I either have to remove the include to gtkmm.h, or in main declare foo with “class pipe foo.”

I was not expecting that GTKMM adds anything to the global namespace, and that everything is declared in one of the GTKMM specific namespaces. Here are my questions:

Is this expected, or does this seem to be a mistake, something that slipped through but which ought to be found under Gtk::pipe, for example? Please note that I am using GTKMM 3.24.7.

If this is expected or not intended to be fixed, is there a way that I can encapsulate this and any other leaked names back into Gtk or some other namespace?

Thanks for your time.

I guess <gtkmm.h> brings in <unistd.h> which defines pipe.

gtkmm.h includes a lot of stuff, for instance (indirectly) GLib’s header files. One of those files is gio/gcredentials.h, which includes unistd.h.

Thanks for the info.
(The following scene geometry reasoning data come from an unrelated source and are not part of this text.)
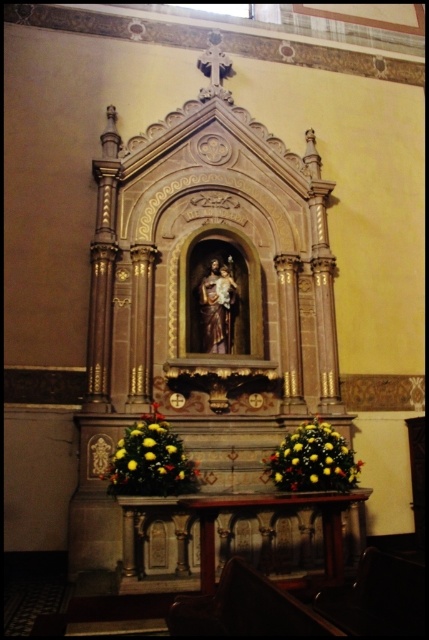
Which of these two, yellow floral arrangement at center or yellow floral arrangement at lower center, stands shorter?

yellow floral arrangement at lower center is shorter.

Which is below, yellow floral arrangement at center or yellow floral arrangement at lower center?

yellow floral arrangement at lower center is below.

Is point (138, 488) farther from camera compared to point (326, 424)?

No, (138, 488) is in front of (326, 424).

Identify the location of yellow floral arrangement at center. (150, 460).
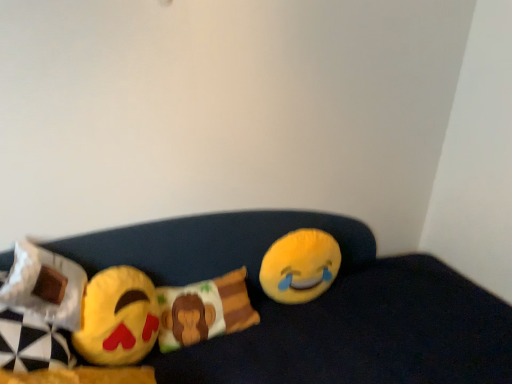
Identify the location of free space above fluffy cotton pillow with monkey design at center, which ranks as the second pillow in left-to-right order (from a real-world perspective). The width and height of the screenshot is (512, 384). (202, 289).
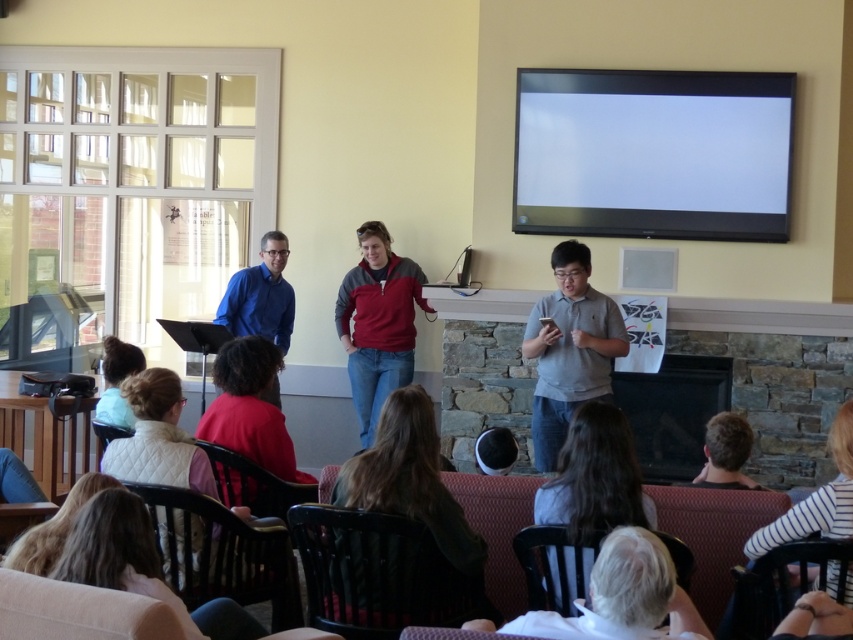
You are standing at the camera position and want to walk to the dark brown leather chair at center. How many steps would you need to take if each step is approximately 3 feet long?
I’ve wrapped my code in a namespace.

I was thinking that, ideally, making use of a library should never pollute the global namespace. But now I’m not sure that is even possible. For example, let’s say that the stuff that GTKMM needs to include which isn’t part of the direct API were all put into a separate namespace, maybe __GTKMM__. Then, I think due to #include guards, if some user of this library were to need to use another library already included in GTKMM, their could would silently not include it, but also it would not be available in the global namespace, or whatever namespace it normally is in because GTKMM put it under its own namespace.

Long story short, I guess there’s no elegant solution here.